Tempi verbali inglesi: guida completa con schema e tabella riassuntiva
10 apr 2026
Quante volte ti è capitato di sapere esattamente cosa volevi dire in inglese, ma di bloccarti sul tempo verbale? Magari volevi raccontare qualcosa che era successo prima di un'altra cosa, o parlare di un'azione che stava ancora accadendo, e ti sei ritrovato a improvvisare con il present simple sperando che l'interlocutore capisse dal contesto.
È normale, e succede a tutti. I tempi verbali in inglese sembrano tanti — dodici forme principali, più qualche costruzione extra — ma la buona notizia è che seguono una logica piuttosto ordinata. Una volta che la capisci, orientarti diventa molto più semplice di quanto pensi.

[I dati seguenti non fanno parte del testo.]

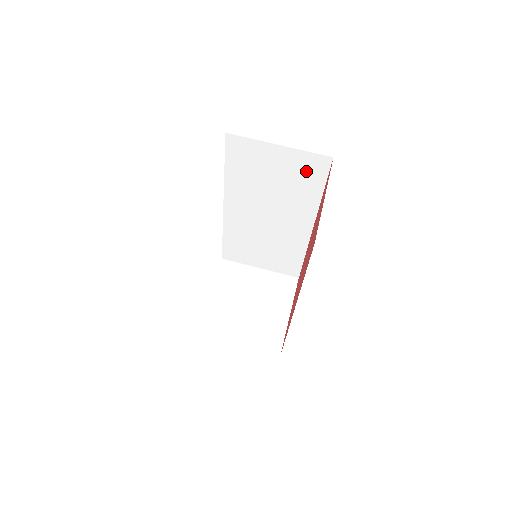
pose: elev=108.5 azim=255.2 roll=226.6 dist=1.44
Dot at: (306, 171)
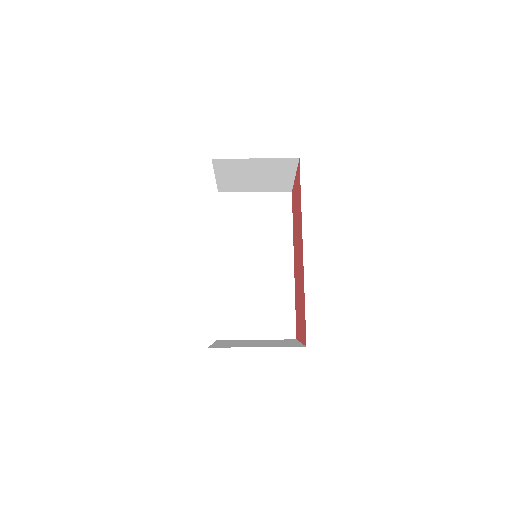
Dot at: (277, 208)
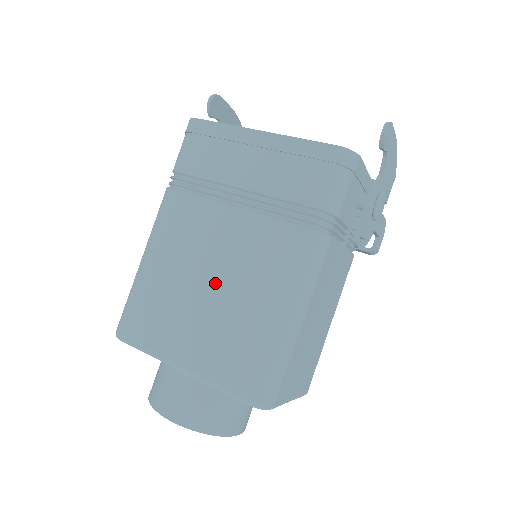
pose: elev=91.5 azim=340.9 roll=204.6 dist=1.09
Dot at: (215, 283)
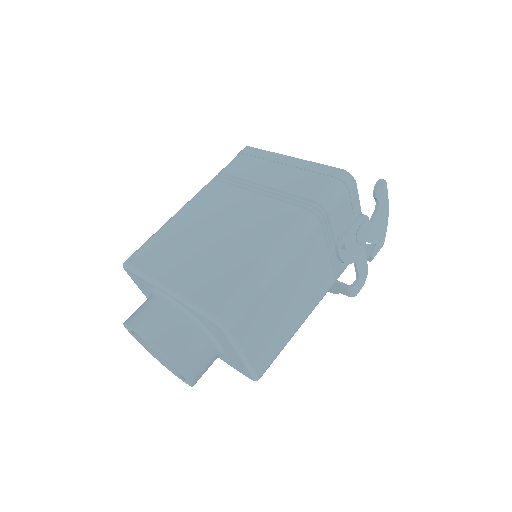
Dot at: (220, 236)
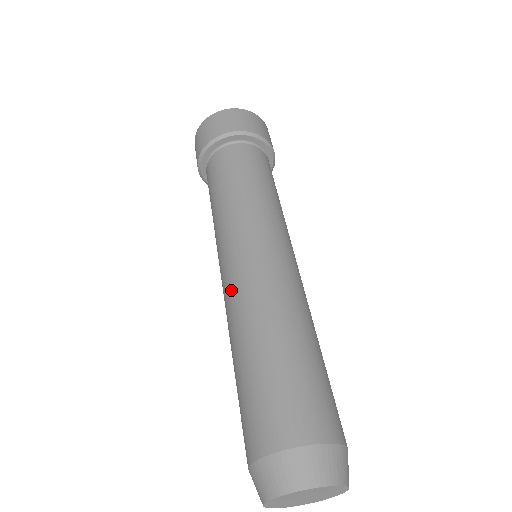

In questa guida trovi tutti i tempi verbali spiegati uno per uno, con formule, esempi concreti e una tabella riassuntiva da tenere a portata di mano. Niente giri di parole, niente grammatica accademica: solo quello che ti serve per parlare e scrivere con più sicurezza.
Introduzione: perché conoscere i tempi verbali è fondamentale
Pensaci un attimo: ogni frase che dici contiene almeno un verbo, e quel verbo porta con sé un'informazione temporale. Stai parlando di adesso? Di ieri? Di qualcosa che non è ancora successo? Di un'azione che è iniziata nel passato e continua ancora?
In italiano gestiamo queste sfumature in modo quasi automatico, perché le abbiamo interiorizzate da bambini. In inglese il meccanismo è diverso, ma non più difficile — è solo diverso. E la differenza principale è questa: l'inglese non ha la stessa varietà di desinenze dell'italiano, quindi si affida molto di più a verbi ausiliari (have, be, will) e a strutture fisse.
Conoscere i tempi verbali non significa sapere recitare una tabella a memoria. Significa capire quale forma usare per dire quello che vuoi dire, nel modo giusto, senza doverci pensare troppo. Ed è esattamente quello che questa guida ti aiuta a fare. Se cerchi un manuale di riferimento completo, puoi consultare anche il nostro manuale online dei verbi in inglese.
Come sono strutturati i tempi verbali inglesi
Prima di entrare nel dettaglio, vale la pena capire il sistema nel suo insieme. Una volta che vedi la struttura, ogni singolo tempo verbale diventa più facile da collocare.
Le tre dimensioni temporali principali
I tempi verbali inglesi si organizzano lungo tre assi temporali:
- Present — quello che succede adesso, abitualmente o in generale
- Past — quello che è successo prima
- Future — quello che succederà dopo
Fin qui niente di sorprendente. La cosa interessante arriva con le forme.
Le quattro forme per ogni tempo
Per ciascuna dimensione temporale, l'inglese prevede quattro varianti:
- Simple — azioni generiche, abituali o concluse
- Continuous (o Progressive) — azioni in corso, in svolgimento
- Perfect — azioni collegate a un altro momento nel tempo
- Perfect Continuous — azioni in corso da un certo periodo, con enfasi sulla durata
Tre tempi × quattro forme = dodici combinazioni. Può sembrare tanto, ma nella pratica quotidiana ne usi cinque o sei con grande frequenza, e le altre le incontri in contesti più specifici.
I modi verbali inglesi
Oltre ai tempi, l'inglese ha diversi modi verbali, proprio come l'italiano:
- Indicativo: è il modo standard per dichiarazioni e fatti. La stragrande maggioranza delle frasi che dici o scrivi usa l'indicativo.
- Imperativo: per i comandi e le istruzioni. In inglese è semplicissimo: si usa la forma base del verbo (Open the door, Sit down).
- Condizionale: per situazioni ipotetiche o irreali. Si costruisce con would (I would go if I could).
- Congiuntivo: esiste in inglese, ma è raro e quasi sempre facoltativo. Lo trovi in frasi come I suggest that he be careful (formale) o If I were you (periodo ipotetico).